Por Manuel Vicent |
En la mejor plaza de cualquier ciudad del mundo es muy
probable que el viajero se encuentre con la estatua de un prohombre, que desde
lo alto del pedestal señala con el brazo extendido un hipotético horizonte.
Ese gesto lleno de autoridad suele pertenecer a un
libertador patriota o a un político revolucionario, que si bien a su debido
tiempo indicaba con el índice inhiesto la dirección en que debía ir la
historia, ahora parece que está dirigiendo el tráfico como un guardia urbano en
un atasco sin que ningún conductor le haga caso.
En medio de la crisis que nos atenaza se han levantado otros
pedestales. Desde el fondo de la cólera ciudadana han surgido los jóvenes
políticos de Podemos dispuestos a solucionar nuestro futuro.

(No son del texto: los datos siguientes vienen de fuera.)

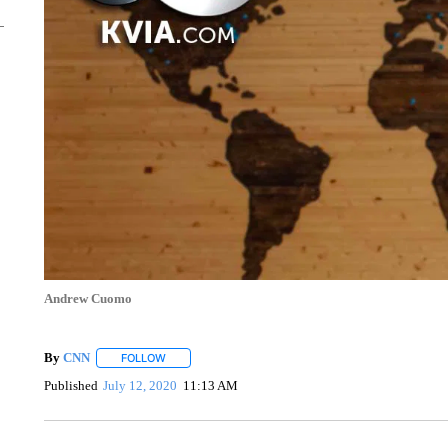
Andrew Cuomo
By
CNN
FOLLOW
FOLLOW "" TO RECEIVE NOTIFICATIONS ABOUT NEW 
Published
July 12, 2020
11:13 AM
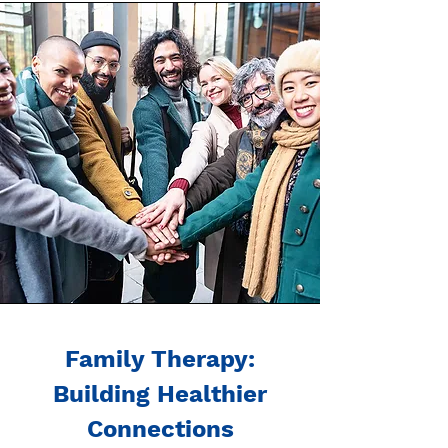
Family Therapy:
Building Healthier
Connections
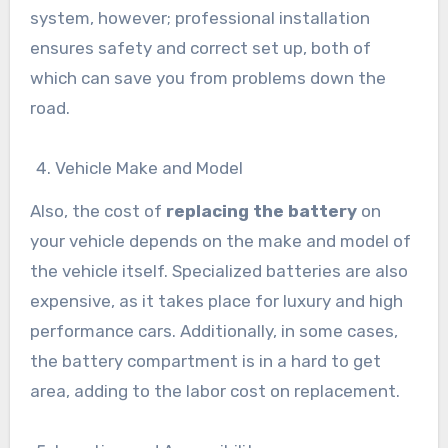
system, however; professional installation
ensures safety and correct set up, both of
which can save you from problems down the
road.
Vehicle Make and Model
Also, the cost of
replacing the battery
on
your vehicle depends on the make and model of
the vehicle itself. Specialized batteries are also
expensive, as it takes place for luxury and high
performance cars. Additionally, in some cases,
the battery compartment is in a hard to get
area, adding to the labor cost on replacement.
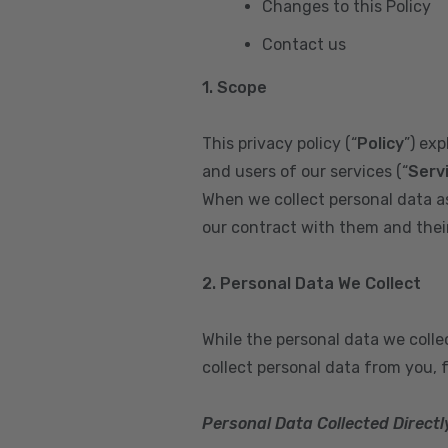
Changes to this Policy
Contact us
1. Scope
This privacy policy (“
Policy
”) ex
and users of our services (“
Serv
When we collect personal data a
our contract with them and their 
2. Personal Data We Collect
While the personal data we coll
collect personal data from you, 
Personal Data Collected Directl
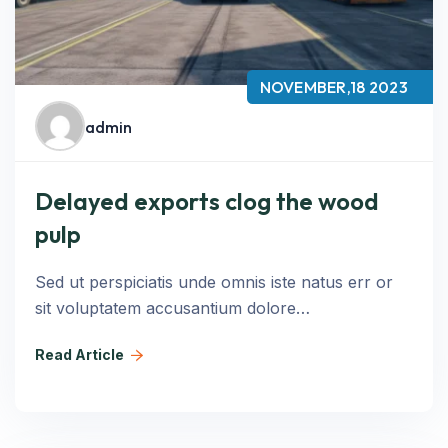
NOVEMBER,18 2023
admin
Delayed exports clog the wood
pulp
Sed ut perspiciatis unde omnis iste natus err or
sit voluptatem accusantium dolore…
Read Article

Con el verbo caliente y el dedo imperativo señalan un nuevo
rumbo de la historia. Es imposible no estar de acuerdo con ellos cuando gritan
contra la injusticia social y prometen acabar con la corrupción, cuando se
disponen a regenerar la democracia e intentan plantar cara al sistema.
No pasaría nada si esas fórmulas de salvación se quedaran en
la pizarra, pero el asunto se agrava cuando esos nuevos políticos están a punto
de alcanzar el poder alimentados por el caldo gordo del apocalipsis social de
andar por casa.
Uno se pregunta si el miedo que generan en la gente mayor se
debe a su inexperiencia, a los vanos sueños de su ambición, a su prepotencia, a
su demagogia, al radicalismo antisistema edulcorado con una falsa sonrisa o no
será que a cierta edad uno no comprende que el mundo ha cambiado y al no
entender nada, solo tiene miedo de su propio miedo.
Esos jóvenes redentores, que a través de las redes sociales
se han encaramado en un pedestal, extienden el brazo hacia el horizonte, pero
uno ya no sabe si en realidad señalan el sentido de la historia o al final
quedarán en simples guardias de tráfico.